## TASK PROMPT
Continue the beginner's guide to fleets, exploration, research, and manufacturing, picking up right after its final sentence.

## SELECTED EXCERPT

+++

The only major capability your starter ship lacks is combat — no weapons or shields. You'll need to research and build combat modules later if you want to engage other fleets.

This means you can immediately start exploring, extracting, researching, and manufacturing from your very first session — there's no "unlock grind" before the game opens up.

Step 2: Explore Your Starting Sector

Your fleet starts in a sector. Use the scan command to survey it. Scanning reveals:

  • Resources at orbital positions (planets, asteroid belts, nebulae) that can be mined
  • Conduits — wormhole connections to adjacent sectors
  • Other fleets in the area

For more detail on specific orbital positions, use a deep scan. This reveals the exact resources available at that location, including their quality properties and taxonomy.

Step 3: Start Extracting Resources

Once you've found resources, start mining. Your ship's extraction module determines what you can mine and how fast. Focus on resources that your starting blueprints need as inputs.

Extraction fills your ship's cargo hold over time. Keep an eye on cargo capacity — if it fills up, extraction pauses automatically.

Step 4: Begin Research

Check your available technologies and start researching. The key rule: always keep your research capacity 100% allocated. Idle research capacity is wasted time.

You can split your research allocation across multiple targets by percentage. As technologies complete, they unlock applications — either blueprints (manufacturing recipes) or modifiers (passive bonuses like faster extraction or better manufacturing quality).

If you want to change priorities, you can stop a research allocation to free up capacity. Progress is preserved, so you can resume it later.

Step 5: Manufacture Your First Items

Once you have resources and at least one blueprint, start manufacturing. Blueprints specify what inputs they need (resource types, components) and what they produce.

A crucial mechanic: quality flows from inputs to outputs. Using higher-quality resources produces higher-quality manufactured goods. This matters because better modules make your ships more capable, and better goods sell for more on the market.

+++

## DATASET ENTRIES
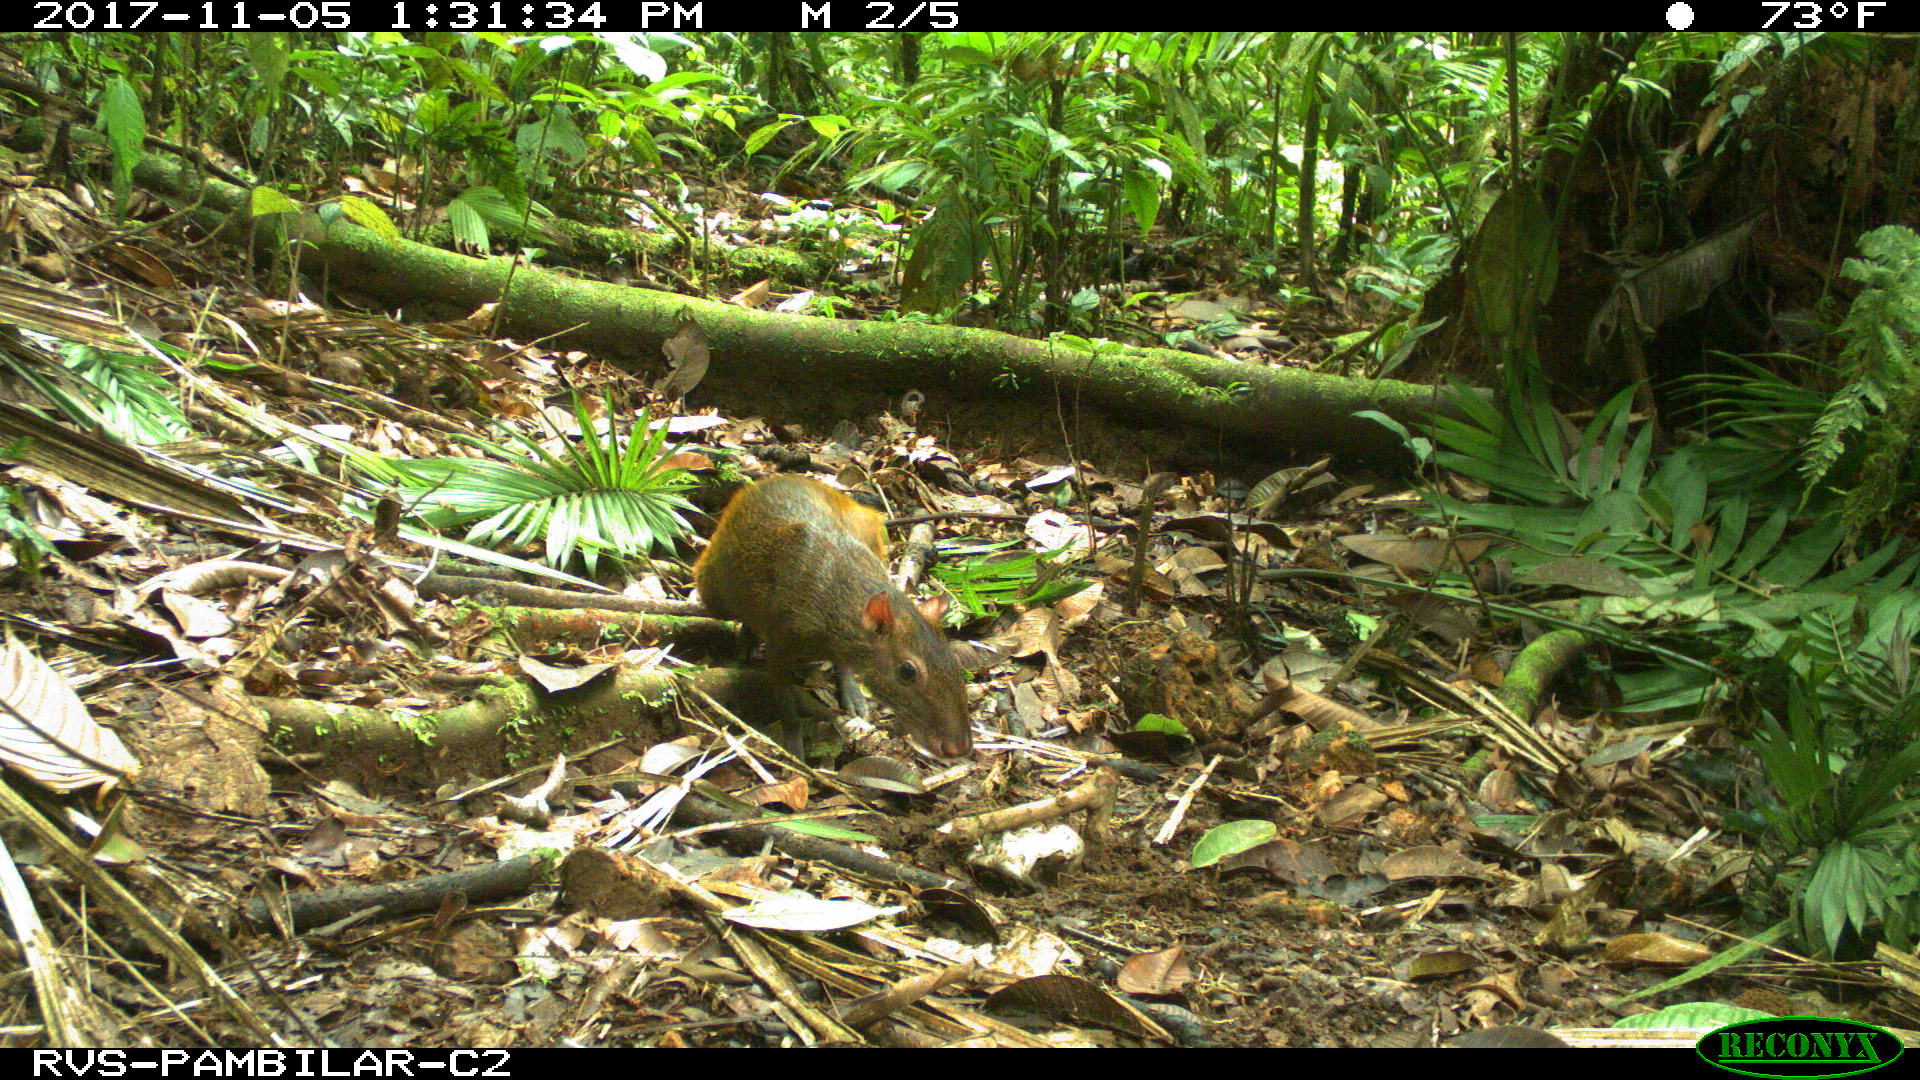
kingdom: Animalia
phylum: Chordata
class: Mammalia
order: Rodentia
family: Dasyproctidae
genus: Dasyprocta
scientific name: Dasyprocta punctata
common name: Central american agouti
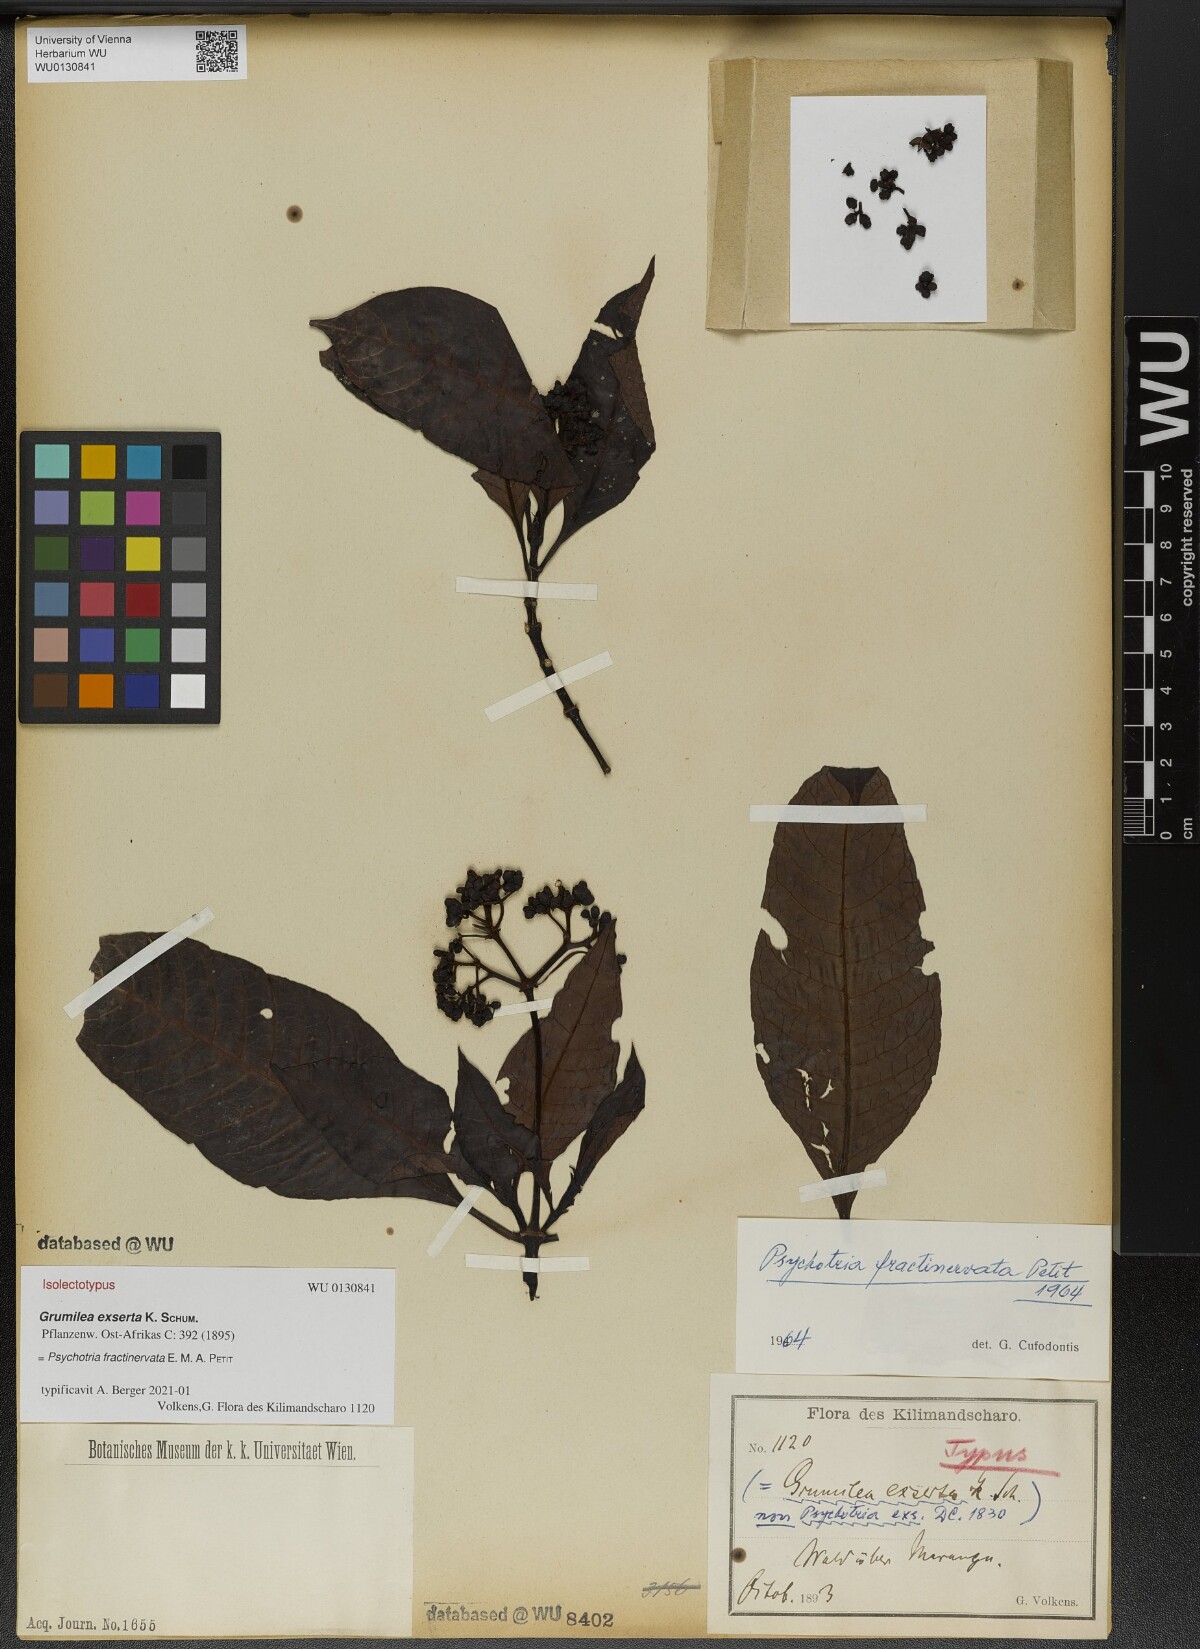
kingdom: Plantae
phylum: Tracheophyta
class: Magnoliopsida
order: Gentianales
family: Rubiaceae
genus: Psychotria
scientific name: Psychotria fractinervata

+++

## EXERCISE OUTPUT
Step 6: Trade on the Nexus Market

The Nexus Market is where players buy and sell goods. You can:

  • Search listings to find items you need or check prices for items you want to sell
  • Buy Now — purchase items at a fixed price
  • Bid on auctions — competitive bidding with anti-sniping protection (late bids extend the auction by 5 minutes)

A 3% market fee applies to sales. Check prices before listing — don't undervalue rare or high-quality resources.

Step 7: Expand Your Fleet

As you accumulate resources and credits, build new ships at the Nexus Shipyard. You need a chassis blueprint (unlocked through research) and the required input materials.

More ships means more capacity for everything — extraction, research, manufacturing, cargo, and combat. Balance your fleet composition based on your strategy.

Tips for New Players

  • Research never stops — always allocate 100% of your capacity
  • Quality over quantity — save your best resources for important manufacturing jobs
  • Explore broadly — different sectors have different resources
  • Check the market — sometimes buying is more efficient than manufacturing
  • Build knowledge — favorite resource-rich sectors and annotate them so you can return later
  • Fleet speed — your fleet moves at the speed of its slowest ship, so plan composition carefully

What's Next?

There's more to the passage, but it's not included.